Walaa Negm

Conference 2024 Poster

Poster Title

Phytochemical elucidation and anti-inflammatory potential of Euphorbia milii Des Moul. integrated with the network pharmacology approach.

Authors and Affiliations

Walaa A. Negm 1*, Engy Elekhnawy 2, Fatma A. Mokhtar 3, Reem Binsuwaidan 4, Nashwah G. M. Attallah 5, Sally Abdallah Mostafa 6, Ehssan Moglad 7, Sarah Ibrahim 8, Omnia Momtaz Al-Fakhrany 2, and Duaa Eliwa 1

1 Department of Pharmacognosy, Faculty of Pharmacy, Tanta University, Tanta 31527, Egypt
2 Department of Pharmaceutical Microbiology, Faculty of Pharmacy, Tanta University, Tanta 31527, Egypt.
3 Department of Pharmacognosy, Faculty of Pharmacy, El Saleheya El Gadida University, El Saleheya El Gadida 44813, Sharkia, Egypt
4 Department of Pharmaceutical Science, College of Pharmacy, Princess Nourah bint Abdulrahman University, Riyadh 11671, Saudi Arabia
5 The Egyptian Drug Authority (EDA), Previously NODCAR, Giza 8655, Egypt
6 Department of Medical Biochemistry and Molecular Biology, Faculty of Medicine, Mansoura University, Mansoura, Egypt
7 Department of Pharmaceutics, College of Pharmacy, Prince Sattam bin Abdulaziz
University, P.O. Box 173, Alkharj 11942, Saudi Arabia.
8 Human anatomy and embryology Department, Faculty of medicine, Tanta university Tanta 31527, Egypt.
* Correspondence: walaa.negm@pharm.tanta.edu.eg

Abstract

Background

The inflammatory process is carried out by the human cells as a defensive response against different inducers, such as injury of tissues, specific chemical compounds, and infections.
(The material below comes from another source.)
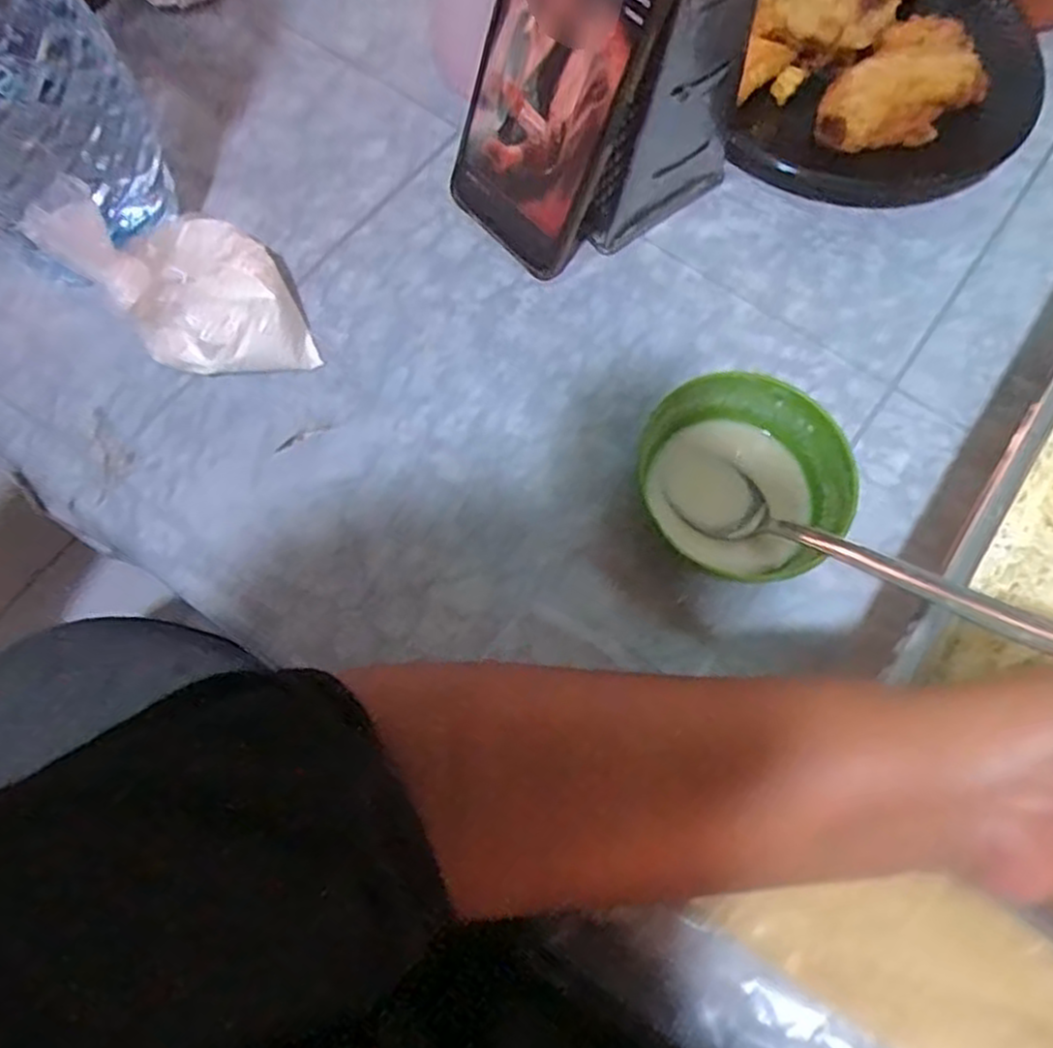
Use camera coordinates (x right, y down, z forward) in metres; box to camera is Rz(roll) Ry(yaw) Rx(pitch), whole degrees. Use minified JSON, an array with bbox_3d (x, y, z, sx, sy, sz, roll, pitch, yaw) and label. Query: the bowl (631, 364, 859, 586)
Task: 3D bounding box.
[{"bbox_3d":[0.096,-0.018,0.351,0.083,0.040,0.089,1,70,-2],"label":"bowl"}]

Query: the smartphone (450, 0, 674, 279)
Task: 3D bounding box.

During this protective mechanism, particular reactions are provoked via proinflammatory mediators.

Methods

For the first time, we elucidate the phytochemical profile of Euphorbia milii ethanol extract (EMEE) then investigate the anti-inflammatory activity of EMEE in carrageenan-induced paw edoema in rats after elucidating its secondary metabolites activity via network pharmacology using NCBI Gene database, DisGeNET database, network analysis programme Cytoscape, and Shiny Go database.

Results

The average paw edoema weight substantially declined (p < 0.05) by treatment with EMEE (100 mg/kg and 200 mg/kg). Also, the immunostaining with cyclooxygenase-2 and tumour necrosis factor-alpha antibodies decreased after treatment with EMEE (200 mg/kg), with improvement in the histological findings after examination of the paw tissues with hematoxylin and eosin, as it revealed a decrease in inflammation. EMEE (200 mg/kg) resulted in a significant decline (p < 0.05) in the levels of the proinflammatory mediators (granulocyte-macrophage colony-stimulating factor, monocyte chemoattractant protein-1, inducible nitric oxide synthase, and interleukin-5). Interestingly, it resulted in a substantial increase in (IL-10 and IL-12). Conclusions Using the Swiss Target Prediction database, 127 genes were related to the identified metabolites, of which 55 target genes were associated with 11 inflammatory disorders. Our study suggested that EMEE had anti-inflammatory activity in a carrageenan-induced paw edema model in rats. This was revealed by ameliorating the histological findings as well as the mild positive TNF-α and COX-2 immunostaining of the EMEE-treated group (200 mg/kg). Our hypothesized mechanism is that EMEE inhibits the MAPK-mediated COX-2 signaling pathway, which dampens inflammation in carrageenan-induced paw edema. EMEE, therefore, requires more clinical research. Therefore, EMEE requires further clinical investigations as an anti-inflammatory agent.